The next significant challenge is ensuring regulatory frameworks adapt and keep pace with scientific progress without compromising the public health protections those frameworks exist to provide. Science is moving faster than regulation. That gap needs careful management, and it will not be managed by technology alone.

What should we do?

For companies navigating this landscape, a few principles stand out:

• Do not confuse AI capability with regulatory acceptability. A tool that processes literature rapidly, or a model that generates plausible-looking outputs, is not automatically fit for regulatory submission. The regulatory standing of any method needs verification and validation before resources are committed.

• Maintain qualified scientific oversight as a fixed cost rather than a variable one. AI may reduce the time specialists spend on certain tasks. It does not reduce the need for them. The scientist who reviews, interprets, and takes responsibility for AI-assisted outputs is not an optional add-on. They are the reason those outputs mean anything.

• Engage regulatory agencies early. If NAMs or AI-assisted data are intended for a submission, the relevant competent authority should be involved at the study design stage. Early dialogue reduces the risk of costly rejection.

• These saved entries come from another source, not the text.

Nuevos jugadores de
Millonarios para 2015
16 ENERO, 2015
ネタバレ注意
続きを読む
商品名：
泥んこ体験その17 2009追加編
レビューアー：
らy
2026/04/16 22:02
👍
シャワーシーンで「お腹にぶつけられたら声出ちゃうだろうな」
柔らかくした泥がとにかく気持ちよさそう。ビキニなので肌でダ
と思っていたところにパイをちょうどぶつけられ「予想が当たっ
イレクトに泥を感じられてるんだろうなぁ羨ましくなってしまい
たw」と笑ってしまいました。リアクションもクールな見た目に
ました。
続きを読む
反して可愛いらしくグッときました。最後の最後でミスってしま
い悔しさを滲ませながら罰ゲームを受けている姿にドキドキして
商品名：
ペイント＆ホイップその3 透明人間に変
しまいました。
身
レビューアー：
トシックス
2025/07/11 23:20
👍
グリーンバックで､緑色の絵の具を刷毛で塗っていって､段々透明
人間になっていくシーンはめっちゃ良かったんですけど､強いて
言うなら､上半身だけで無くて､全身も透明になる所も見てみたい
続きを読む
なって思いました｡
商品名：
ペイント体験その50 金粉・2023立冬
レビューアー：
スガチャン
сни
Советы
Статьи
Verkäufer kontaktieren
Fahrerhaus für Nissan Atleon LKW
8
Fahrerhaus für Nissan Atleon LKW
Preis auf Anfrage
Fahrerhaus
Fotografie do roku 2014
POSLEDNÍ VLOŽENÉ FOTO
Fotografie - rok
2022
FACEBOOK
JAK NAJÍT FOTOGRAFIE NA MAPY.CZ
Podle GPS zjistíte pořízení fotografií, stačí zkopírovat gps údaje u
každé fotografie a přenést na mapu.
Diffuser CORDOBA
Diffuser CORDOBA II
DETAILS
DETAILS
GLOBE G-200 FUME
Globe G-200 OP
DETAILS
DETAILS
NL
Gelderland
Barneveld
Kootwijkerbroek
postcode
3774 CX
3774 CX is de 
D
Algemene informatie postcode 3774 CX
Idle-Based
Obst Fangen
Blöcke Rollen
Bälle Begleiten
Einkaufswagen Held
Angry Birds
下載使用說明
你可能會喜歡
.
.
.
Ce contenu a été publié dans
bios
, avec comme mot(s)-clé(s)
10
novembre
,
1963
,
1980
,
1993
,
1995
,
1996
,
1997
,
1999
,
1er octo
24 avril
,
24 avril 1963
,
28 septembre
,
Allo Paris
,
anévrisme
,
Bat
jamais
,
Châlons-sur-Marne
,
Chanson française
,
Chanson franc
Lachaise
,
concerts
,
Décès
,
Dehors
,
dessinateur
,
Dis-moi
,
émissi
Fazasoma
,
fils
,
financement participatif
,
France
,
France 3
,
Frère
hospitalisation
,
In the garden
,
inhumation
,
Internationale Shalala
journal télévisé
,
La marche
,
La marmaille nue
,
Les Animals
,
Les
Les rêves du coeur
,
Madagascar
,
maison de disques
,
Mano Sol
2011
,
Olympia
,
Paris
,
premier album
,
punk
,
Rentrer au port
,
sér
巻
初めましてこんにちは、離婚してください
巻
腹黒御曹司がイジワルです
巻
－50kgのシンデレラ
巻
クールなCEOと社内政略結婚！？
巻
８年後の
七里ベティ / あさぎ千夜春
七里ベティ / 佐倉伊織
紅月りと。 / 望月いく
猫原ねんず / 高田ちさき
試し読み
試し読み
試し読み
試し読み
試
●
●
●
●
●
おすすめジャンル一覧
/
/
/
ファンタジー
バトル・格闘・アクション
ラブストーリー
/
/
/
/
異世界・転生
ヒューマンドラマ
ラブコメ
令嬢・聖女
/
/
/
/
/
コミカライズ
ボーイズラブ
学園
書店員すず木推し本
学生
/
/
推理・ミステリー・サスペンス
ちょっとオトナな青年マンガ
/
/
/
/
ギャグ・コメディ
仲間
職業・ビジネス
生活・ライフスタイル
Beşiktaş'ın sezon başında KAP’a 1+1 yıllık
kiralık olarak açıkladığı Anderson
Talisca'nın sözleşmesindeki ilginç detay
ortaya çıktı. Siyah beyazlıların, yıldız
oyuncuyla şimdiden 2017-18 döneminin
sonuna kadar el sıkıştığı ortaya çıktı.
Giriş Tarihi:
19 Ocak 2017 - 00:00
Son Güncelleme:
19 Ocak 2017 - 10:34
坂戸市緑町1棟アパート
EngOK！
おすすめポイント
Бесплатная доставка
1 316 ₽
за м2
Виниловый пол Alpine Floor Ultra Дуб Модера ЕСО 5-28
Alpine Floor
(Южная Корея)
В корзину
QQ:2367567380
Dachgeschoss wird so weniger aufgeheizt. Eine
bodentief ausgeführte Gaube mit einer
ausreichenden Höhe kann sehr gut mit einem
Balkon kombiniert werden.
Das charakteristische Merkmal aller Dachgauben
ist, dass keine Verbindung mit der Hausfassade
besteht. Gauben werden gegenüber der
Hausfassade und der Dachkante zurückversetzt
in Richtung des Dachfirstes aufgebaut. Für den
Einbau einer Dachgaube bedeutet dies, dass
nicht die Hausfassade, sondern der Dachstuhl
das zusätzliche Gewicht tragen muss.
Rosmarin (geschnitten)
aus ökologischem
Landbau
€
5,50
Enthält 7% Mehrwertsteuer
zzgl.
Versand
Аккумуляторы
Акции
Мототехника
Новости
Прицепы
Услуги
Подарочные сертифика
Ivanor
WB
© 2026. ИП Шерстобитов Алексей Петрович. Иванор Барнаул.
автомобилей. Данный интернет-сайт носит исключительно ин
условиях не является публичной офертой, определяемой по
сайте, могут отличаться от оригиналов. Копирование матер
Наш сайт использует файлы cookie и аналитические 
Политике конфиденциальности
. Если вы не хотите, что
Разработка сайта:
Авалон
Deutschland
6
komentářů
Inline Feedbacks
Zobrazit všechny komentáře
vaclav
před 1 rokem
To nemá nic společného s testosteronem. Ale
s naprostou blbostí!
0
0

• Apply endpoint-specific logic. No single NAM or AI tool performs reliably across all toxicological endpoints. What is validated and accepted for skin sensitisation is not transferable to developmental neurotoxicity. The question is not whether AI or NAMs are useful in general. The question is which tool, for which endpoint, under what conditions of expert oversight and documented audit trail.

• Select your AI system carefully for the task you want it to perform. The common breakdowns are based on capability, function and underlying approach. Some are generalised, some are designed for a specific task, some offer machine learning and who knows, some may become self-aware. It is unlikely a single system you subscribe to will perform all of your AI needs.

The Bottom Line

Chemical risk assessment depends on qualified scientific expertise. AI does not change that. What AI changes is the efficiency of certain supporting tasks, and that is genuinely valuable. But efficiency in data extraction or literature screening is not the same as the scientific expertise that gives those tasks meaning. Invest in AI where it helps and where the regulatory pathway is clear.

An AI tool that produces a fluent, structured summary of toxicological literature has not assessed the hazard. It has summarised text. The hazard assessment begins when a qualified scientist reads that summary, evaluates its accuracy, applies mechanistic judgement, and takes responsibility for what it means. Removing that step does not accelerate the process. It breaks it.

The field is evolving quickly, with a strong emphasis on scientific judgement, transparency, and regulatory confidence. That emphasis is well placed. AI, used properly, can help deliver on all three. Used improperly, it undermines all three. The difference lies not in the technology but in the rigour of the human framework around it.